### TO DO:
Below are some records. Output the lines from the first one through the line that holds "абсолютно формально", exactly as written, with no pictures.

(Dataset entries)
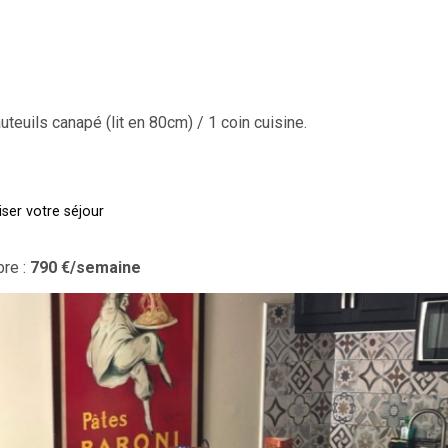
uteuils canapé (lit en 80cm) / 1 coin cuisine.
ser votre séjour
re :
790
€/semaine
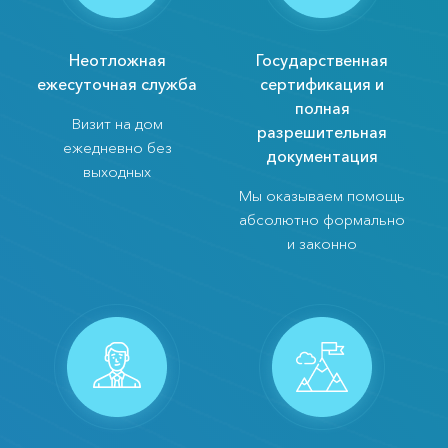
Неотложная
Государственная
ежесуточная служба
сертификация и
полная
Визит на дом
разрешительная
ежедневно без
документация
выходных
Мы оказываем помощь
абсолютно формально
и законно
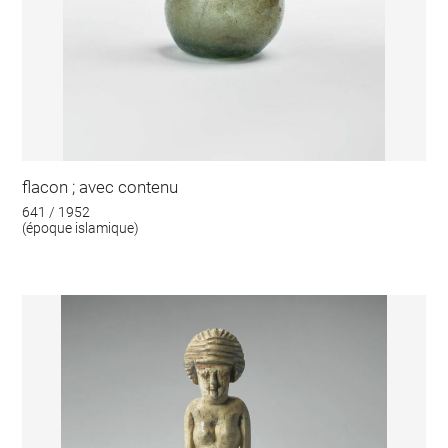
flacon ; avec contenu
641 / 1952
(époque islamique)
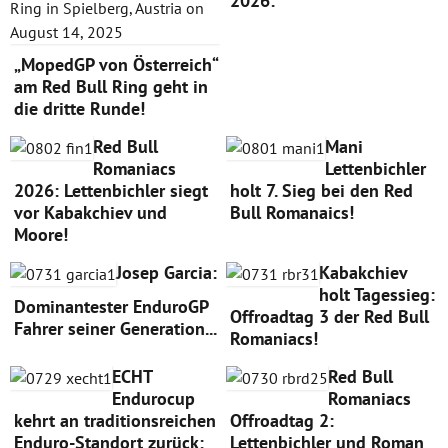
2026:
„MopedGP von Österreich“
am Red Bull Ring geht in
die dritte Runde!
Red Bull
Mani
Romaniacs
Lettenbichler
2026: Lettenbichler siegt
holt 7. Sieg bei den Red
vor Kabakchiev und
Bull Romanaics!
Moore!
Josep Garcia:
Kabakchiev
holt Tagessieg:
Dominantester EnduroGP
Offroadtag 3 der Red Bull
Fahrer seiner Generation...
Romaniacs!
ECHT
Red Bull
Endurocup
Romaniacs
kehrt an traditionsreichen
Offroadtag 2:
Enduro-Standort zurück:
Lettenbichler und Roman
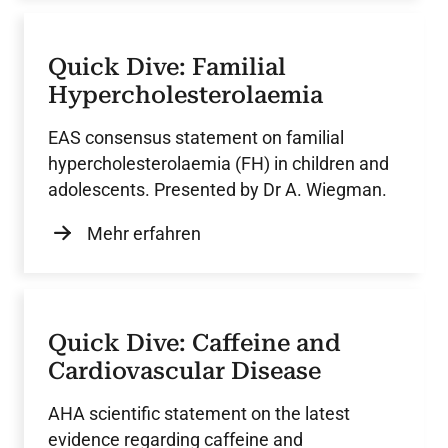
Quick Dive: Familial
Hypercholesterolaemia
EAS consensus statement on familial
hypercholesterolaemia (FH) in children and
adolescents. Presented by Dr A. Wiegman.
Mehr erfahren
Quick Dive: Caffeine and
Cardiovascular Disease
AHA scientific statement on the latest
evidence regarding caffeine and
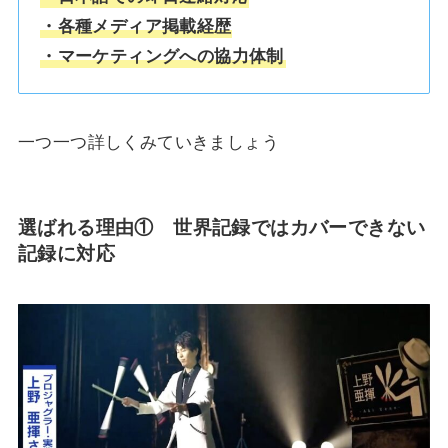
・各種メディア掲載経歴
・マーケティングへの協力体制
一つ一つ詳しくみていきましょう
選ばれる理由① 世界記録ではカバーできない
記録に対応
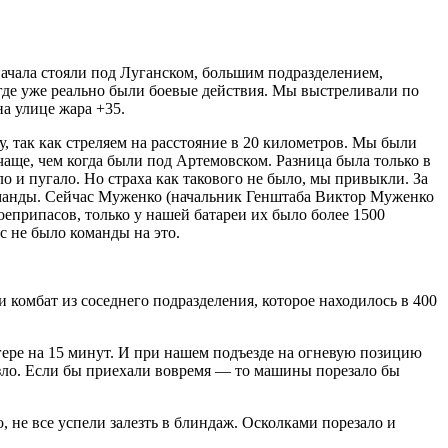
начала стояли под Луганском, большим подразделением,
, где уже реально были боевые действия. Мы выстреливали по
на улице жара +35.
, так как стреляем на расстояние в 20 километров. Мы были
аще, чем когда были под Артемовском. Разница была только в
ло и пугало. Но страха как такового не было, мы привыкли. За
команды. Сейчас Муженко (начальник Генштаба Виктор Муженко
боеприпасов, только у нашей батареи их было более 1500
с не было команды на это.
 комбат из соседнего подразделения, которое находилось в 400
агере на 15 минут. И при нашем подъезде на огневую позицию
везло. Если бы приехали вовремя — то машины порезало бы
 не все успели залезть в блиндаж. Осколками порезало и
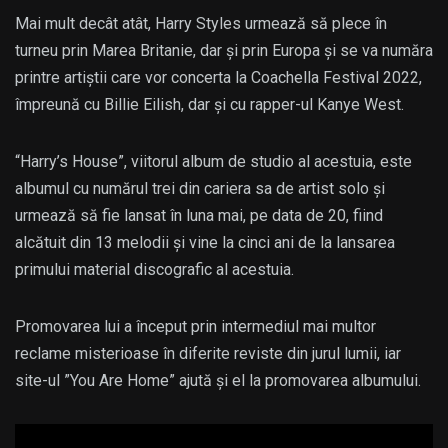
Mai mult decât atât, Harry Styles urmează să plece în
turneu prin Marea Britanie, dar și prin Europa și se va număra
printre artiștii care vor concerta la Coachella Festival 2022,
împreună cu Billie Eilish, dar și cu rapper-ul Kanye West.
“Harry’s House”, viitorul album de studio al acestuia, este
albumul cu numărul trei din cariera sa de artist solo și
urmează să fie lansat în luna mai, pe data de 20, fiind
alcătuit din 13 melodii și vine la cinci ani de la lansarea
primului material discografic al acestuia.
Promovarea lui a început prin intermediul mai multor
reclame misterioase în diferite reviste din jurul lumii, iar
site-ul ”You Are Home” ajută și el la promovarea albumului.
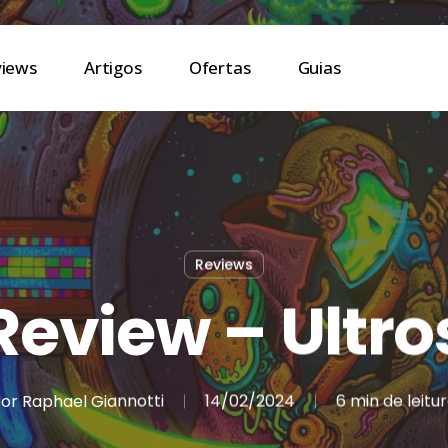
views
Artigos
Ofertas
Guias
Reviews
Review – Ultro
or
Raphael Giannotti
14/02/2024
6 min de leitu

### OUTPUT OF THE EXERCISE:
uteuils canapé (lit en 80cm) / 1 coin cuisine.
ser votre séjour
re :
790
€/semaine
Неотложная
Государственная
ежесуточная служба
сертификация и
полная
Визит на дом
разрешительная
ежедневно без
документация
выходных
Мы оказываем помощь
абсолютно формально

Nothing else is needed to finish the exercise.